Slip-and-Fall Case - $3,000,000 Settlement | Joel H. SchwartzJoel H. Schwartz, P.C.

Slip and Fall Attorney Case

Fall – Urethral Disruption / Erectile Dysfunction of Penis – Fall Through Barn Door $3,000,000 payout

Reported in the Lawyers Weekly

In this case, the plaintiff was a 16 year old student. Tort action was brought against the trustees and professor of a prep school by the plaintiff. In October 1992 the plaintiff was babysitting the professor’s two children at the professor’s residence. The professor’s home was located near campus and was provided by the prep school institution.

The plaintiff was watching the two children, and playing in the barn which doubled as a squash court. Above the court was a gallery in which one of the two children was situated. At the time the child in the gallery cried out for the attention of the plaintiff. The plaintiff proceeded to climb the stairs, and searched for the door that led into the gallery. Lights were illuminating the court and the gallery, but not other parts of the barn. When the plaintiff opened the door, he saw light which he believed was coming from another door. At this time he proceeded forward, but there was no floor on the other side of the door. This led to a 12 foot fall. It appeared that the plaintiff stepped into a hay chute, and in turn fell on top of some furniture that was in storage.

The plaintiff contended that the defendant was at fault for not keeping a safe property which led to his accident. Even more so, the incident could have been avoided if the professor would have simply told the plaintiff that the barn was unsafe.
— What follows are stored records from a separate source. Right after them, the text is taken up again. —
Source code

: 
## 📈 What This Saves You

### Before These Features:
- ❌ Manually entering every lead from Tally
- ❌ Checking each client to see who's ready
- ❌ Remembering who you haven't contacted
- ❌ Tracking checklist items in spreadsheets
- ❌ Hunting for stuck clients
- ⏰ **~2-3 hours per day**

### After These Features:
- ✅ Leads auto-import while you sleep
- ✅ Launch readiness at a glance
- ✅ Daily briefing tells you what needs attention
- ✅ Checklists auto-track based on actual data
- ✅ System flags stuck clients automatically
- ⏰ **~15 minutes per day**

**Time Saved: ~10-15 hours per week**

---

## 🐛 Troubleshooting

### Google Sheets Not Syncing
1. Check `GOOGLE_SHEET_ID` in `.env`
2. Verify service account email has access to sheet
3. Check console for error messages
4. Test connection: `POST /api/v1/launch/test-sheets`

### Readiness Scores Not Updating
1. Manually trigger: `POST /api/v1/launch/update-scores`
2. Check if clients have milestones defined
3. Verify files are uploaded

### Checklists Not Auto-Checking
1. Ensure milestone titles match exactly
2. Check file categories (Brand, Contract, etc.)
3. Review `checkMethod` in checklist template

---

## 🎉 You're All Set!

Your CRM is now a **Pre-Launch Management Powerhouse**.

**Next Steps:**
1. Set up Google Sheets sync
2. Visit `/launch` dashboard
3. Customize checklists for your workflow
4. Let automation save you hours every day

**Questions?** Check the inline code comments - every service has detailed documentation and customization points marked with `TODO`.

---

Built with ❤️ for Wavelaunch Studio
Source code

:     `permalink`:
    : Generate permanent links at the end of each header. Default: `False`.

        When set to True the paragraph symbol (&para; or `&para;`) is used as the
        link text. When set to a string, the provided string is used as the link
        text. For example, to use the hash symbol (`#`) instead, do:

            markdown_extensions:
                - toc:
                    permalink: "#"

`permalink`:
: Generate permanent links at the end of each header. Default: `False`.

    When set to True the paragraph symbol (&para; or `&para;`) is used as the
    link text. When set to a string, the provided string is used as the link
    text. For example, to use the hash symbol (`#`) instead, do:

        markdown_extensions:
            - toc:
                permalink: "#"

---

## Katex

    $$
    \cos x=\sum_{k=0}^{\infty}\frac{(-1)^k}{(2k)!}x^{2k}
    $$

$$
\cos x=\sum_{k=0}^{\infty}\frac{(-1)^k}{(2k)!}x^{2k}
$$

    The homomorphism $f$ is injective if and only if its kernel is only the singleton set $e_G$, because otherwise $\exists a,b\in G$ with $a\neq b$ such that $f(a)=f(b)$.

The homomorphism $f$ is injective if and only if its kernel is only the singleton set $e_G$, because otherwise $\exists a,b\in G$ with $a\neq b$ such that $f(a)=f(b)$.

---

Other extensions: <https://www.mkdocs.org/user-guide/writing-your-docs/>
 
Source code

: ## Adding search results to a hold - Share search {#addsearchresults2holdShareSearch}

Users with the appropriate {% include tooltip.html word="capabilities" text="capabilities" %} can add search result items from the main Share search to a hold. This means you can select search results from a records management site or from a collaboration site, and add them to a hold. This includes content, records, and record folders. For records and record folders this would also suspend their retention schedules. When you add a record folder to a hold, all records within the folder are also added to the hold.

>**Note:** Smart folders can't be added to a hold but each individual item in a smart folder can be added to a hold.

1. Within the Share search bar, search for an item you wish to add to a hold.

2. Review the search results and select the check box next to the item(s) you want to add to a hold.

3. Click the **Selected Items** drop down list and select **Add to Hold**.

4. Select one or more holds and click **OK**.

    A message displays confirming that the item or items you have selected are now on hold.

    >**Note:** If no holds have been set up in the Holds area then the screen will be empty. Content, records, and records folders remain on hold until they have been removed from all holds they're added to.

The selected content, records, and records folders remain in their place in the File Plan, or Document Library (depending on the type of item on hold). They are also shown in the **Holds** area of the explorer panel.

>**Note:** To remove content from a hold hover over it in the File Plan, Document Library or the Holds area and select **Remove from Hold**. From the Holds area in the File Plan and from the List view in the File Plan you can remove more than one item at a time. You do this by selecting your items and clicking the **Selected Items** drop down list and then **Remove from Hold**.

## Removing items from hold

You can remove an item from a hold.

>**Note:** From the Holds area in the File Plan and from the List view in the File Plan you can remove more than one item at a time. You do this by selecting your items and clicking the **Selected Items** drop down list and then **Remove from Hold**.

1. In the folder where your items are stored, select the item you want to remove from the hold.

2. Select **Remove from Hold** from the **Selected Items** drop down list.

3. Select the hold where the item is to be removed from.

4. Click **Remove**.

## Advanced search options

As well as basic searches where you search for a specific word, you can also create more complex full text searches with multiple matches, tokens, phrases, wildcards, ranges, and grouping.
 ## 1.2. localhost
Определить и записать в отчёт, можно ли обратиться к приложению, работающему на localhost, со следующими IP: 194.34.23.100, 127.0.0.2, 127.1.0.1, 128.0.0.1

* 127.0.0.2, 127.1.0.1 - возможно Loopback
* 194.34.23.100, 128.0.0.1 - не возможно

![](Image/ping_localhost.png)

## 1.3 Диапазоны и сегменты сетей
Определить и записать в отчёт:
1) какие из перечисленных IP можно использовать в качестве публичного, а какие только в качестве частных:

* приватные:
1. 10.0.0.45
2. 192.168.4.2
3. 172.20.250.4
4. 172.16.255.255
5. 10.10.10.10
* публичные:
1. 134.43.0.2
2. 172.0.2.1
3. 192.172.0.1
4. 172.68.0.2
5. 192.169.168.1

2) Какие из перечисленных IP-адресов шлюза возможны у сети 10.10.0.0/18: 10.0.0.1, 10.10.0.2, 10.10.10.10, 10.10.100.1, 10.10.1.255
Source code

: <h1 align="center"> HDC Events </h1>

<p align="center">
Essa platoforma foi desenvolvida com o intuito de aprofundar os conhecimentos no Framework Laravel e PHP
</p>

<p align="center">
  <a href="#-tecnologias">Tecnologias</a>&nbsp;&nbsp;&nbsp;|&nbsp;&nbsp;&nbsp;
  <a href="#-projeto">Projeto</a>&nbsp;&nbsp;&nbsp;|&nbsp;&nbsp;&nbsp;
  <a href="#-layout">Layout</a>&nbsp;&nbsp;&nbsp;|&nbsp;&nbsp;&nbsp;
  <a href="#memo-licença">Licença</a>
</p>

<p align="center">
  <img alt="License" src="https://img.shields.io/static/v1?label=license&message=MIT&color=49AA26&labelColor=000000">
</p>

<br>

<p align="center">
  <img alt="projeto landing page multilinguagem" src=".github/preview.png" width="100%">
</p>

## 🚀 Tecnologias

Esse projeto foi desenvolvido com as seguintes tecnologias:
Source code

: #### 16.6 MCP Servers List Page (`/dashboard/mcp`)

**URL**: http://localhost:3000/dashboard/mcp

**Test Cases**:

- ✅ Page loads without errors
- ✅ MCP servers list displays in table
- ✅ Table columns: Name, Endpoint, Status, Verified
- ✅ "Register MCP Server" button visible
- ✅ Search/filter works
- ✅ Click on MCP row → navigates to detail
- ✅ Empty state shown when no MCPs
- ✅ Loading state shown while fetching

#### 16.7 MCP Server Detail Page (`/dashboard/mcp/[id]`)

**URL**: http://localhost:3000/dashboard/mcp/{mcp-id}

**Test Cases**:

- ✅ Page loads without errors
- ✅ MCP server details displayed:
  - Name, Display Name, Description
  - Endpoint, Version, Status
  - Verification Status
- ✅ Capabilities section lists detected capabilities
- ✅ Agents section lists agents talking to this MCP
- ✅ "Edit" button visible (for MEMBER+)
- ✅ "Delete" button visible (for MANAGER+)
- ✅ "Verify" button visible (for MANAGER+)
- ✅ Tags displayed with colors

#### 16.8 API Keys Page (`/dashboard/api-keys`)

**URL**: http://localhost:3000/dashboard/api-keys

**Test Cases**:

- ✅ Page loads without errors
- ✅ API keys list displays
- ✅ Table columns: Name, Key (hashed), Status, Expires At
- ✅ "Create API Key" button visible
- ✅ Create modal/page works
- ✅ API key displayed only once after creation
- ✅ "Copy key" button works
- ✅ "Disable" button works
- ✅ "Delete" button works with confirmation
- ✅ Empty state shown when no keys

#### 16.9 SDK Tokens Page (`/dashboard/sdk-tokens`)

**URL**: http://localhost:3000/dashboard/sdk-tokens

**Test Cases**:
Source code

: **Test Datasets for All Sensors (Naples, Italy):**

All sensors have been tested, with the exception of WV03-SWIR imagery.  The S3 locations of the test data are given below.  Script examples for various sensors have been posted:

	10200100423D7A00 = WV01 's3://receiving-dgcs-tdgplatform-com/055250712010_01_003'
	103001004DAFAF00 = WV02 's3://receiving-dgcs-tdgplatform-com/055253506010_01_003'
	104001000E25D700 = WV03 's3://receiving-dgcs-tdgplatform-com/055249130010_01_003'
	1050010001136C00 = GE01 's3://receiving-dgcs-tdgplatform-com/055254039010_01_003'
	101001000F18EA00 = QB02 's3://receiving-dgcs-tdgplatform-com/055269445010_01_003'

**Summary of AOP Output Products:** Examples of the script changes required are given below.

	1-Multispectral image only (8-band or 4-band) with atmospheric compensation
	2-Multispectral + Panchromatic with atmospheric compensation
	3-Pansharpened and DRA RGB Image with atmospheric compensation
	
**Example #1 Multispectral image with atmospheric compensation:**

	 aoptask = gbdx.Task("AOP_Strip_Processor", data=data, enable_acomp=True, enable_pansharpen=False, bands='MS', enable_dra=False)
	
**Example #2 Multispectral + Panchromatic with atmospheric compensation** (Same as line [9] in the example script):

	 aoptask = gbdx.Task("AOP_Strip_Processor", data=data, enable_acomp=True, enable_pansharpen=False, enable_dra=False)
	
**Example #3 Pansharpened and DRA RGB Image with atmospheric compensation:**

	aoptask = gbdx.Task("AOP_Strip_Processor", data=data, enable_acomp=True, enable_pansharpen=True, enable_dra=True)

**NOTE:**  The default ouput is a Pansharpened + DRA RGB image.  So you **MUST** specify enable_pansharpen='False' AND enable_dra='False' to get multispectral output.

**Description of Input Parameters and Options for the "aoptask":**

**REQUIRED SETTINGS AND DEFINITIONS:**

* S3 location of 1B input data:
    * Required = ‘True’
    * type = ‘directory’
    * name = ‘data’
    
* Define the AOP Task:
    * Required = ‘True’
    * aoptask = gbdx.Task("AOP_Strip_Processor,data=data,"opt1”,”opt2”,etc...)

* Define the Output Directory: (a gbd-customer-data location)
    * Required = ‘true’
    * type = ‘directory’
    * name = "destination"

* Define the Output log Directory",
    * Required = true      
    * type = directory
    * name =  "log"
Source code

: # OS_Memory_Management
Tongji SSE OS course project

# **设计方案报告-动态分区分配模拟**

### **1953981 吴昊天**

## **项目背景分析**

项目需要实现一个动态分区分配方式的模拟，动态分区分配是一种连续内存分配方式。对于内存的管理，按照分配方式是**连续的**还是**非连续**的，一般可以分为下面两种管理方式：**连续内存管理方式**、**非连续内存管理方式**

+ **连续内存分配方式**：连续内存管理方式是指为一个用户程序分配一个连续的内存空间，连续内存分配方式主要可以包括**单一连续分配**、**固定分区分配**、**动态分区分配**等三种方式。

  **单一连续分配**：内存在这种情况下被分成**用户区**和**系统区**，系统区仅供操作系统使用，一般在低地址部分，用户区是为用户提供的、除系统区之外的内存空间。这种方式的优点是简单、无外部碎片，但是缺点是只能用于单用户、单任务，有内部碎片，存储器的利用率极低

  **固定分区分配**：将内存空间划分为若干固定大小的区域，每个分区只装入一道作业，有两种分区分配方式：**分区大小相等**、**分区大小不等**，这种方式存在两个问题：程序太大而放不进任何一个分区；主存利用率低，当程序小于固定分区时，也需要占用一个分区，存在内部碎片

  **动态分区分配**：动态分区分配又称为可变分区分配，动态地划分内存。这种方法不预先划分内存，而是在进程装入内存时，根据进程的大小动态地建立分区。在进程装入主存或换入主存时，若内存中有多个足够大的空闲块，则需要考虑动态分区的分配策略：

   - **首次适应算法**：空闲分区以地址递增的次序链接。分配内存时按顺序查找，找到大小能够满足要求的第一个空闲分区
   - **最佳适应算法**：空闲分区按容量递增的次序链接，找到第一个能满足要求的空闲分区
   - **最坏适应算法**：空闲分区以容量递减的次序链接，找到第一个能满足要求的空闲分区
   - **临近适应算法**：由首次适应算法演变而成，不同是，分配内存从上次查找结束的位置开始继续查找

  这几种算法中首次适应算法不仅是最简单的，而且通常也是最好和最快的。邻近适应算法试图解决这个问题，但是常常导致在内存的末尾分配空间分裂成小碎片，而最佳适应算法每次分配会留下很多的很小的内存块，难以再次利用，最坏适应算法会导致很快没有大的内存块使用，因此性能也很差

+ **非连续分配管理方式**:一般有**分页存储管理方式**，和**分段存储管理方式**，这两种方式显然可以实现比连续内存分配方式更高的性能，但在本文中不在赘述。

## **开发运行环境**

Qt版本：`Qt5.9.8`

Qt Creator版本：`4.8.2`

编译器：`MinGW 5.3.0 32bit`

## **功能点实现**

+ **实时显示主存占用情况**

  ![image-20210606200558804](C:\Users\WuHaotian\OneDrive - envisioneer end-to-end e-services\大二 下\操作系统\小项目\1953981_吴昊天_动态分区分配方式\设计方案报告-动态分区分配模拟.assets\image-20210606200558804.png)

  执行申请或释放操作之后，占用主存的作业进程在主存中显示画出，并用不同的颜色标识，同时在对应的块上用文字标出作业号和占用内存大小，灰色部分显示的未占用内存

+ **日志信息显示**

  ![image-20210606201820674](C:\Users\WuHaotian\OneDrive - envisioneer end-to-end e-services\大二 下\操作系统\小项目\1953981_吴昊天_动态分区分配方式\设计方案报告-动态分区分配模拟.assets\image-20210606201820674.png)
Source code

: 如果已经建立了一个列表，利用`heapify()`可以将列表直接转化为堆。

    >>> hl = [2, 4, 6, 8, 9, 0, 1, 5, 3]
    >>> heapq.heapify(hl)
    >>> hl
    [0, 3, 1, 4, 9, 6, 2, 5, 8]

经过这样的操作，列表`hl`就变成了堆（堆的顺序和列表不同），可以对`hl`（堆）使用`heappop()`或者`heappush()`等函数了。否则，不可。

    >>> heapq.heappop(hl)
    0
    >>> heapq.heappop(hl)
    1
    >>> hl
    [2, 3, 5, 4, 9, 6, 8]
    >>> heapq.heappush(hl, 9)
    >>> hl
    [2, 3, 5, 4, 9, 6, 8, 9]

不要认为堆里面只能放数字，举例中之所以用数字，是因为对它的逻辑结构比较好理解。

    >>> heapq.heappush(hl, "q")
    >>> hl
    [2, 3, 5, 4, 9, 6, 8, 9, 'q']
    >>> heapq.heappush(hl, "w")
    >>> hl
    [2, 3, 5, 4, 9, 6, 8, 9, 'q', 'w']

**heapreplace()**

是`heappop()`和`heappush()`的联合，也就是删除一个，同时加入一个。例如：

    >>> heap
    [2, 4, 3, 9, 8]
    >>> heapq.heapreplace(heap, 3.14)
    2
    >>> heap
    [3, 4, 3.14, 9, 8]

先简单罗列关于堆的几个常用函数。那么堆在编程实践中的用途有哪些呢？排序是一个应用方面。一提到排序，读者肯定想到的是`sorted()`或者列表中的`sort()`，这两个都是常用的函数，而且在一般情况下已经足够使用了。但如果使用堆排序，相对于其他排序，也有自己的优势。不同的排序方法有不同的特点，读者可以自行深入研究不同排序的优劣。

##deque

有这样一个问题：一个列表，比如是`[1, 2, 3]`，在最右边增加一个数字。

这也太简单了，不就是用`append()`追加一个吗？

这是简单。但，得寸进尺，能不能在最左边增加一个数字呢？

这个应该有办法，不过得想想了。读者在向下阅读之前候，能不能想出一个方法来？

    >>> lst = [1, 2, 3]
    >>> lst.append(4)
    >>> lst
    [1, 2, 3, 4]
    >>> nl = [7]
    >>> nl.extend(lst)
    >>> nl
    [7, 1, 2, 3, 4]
On the other side of things, counsel for the defense claimed that the plaintiff was liable because of his negligence in venturing around a barn that he was not familiar with.

As a result of the incident, both parties acknowledged that the plaintiff received significant injuries. After the fall, the plaintiff was diagnosed with fractures of the pubis, fracture of the distal coccyx, variable impotence, and erectile dysfunction. Due to these injuries, the plaintiff had to undergo several procedures. Even though the defendants agreed that the injuries were significant, they disputed the injuries would cause any permanent effects.

The injuries to the plaintiff were documented by an independent medical examiner. But even with that being said, the defendants brought in their own expert who argued that the plaintiff could resume normal sexual activity with non-invasive treatments. The plaintiff strongly disputed this.

During this case the school stated that since it was a nonprofit establishment, it was subject to a statutory cap of $20,000. The school carried an insurance policy of $1 million, and the professor $500,000. During litigation, the insurer for the professor declared action against the insurer for the school. They claimed that the professor’s insurance was to be used as a secondary policy to that of the school. This resulted in 10 hours of discussion between the two parties wherein the defendants could not reach an agreement.

The plaintiff’s counsel was concerned that the settlement could not exceed $520,000 due to the policy limits. For this reason, they moved forward in negotiations with the attorneys who were representing the insurance companies.

When the case was settled, the plaintiff received $600,000 in up front cash. In addition, an annuity of $3,466 per month for life was also given. This annuity has a 30 year guarantee attached to it.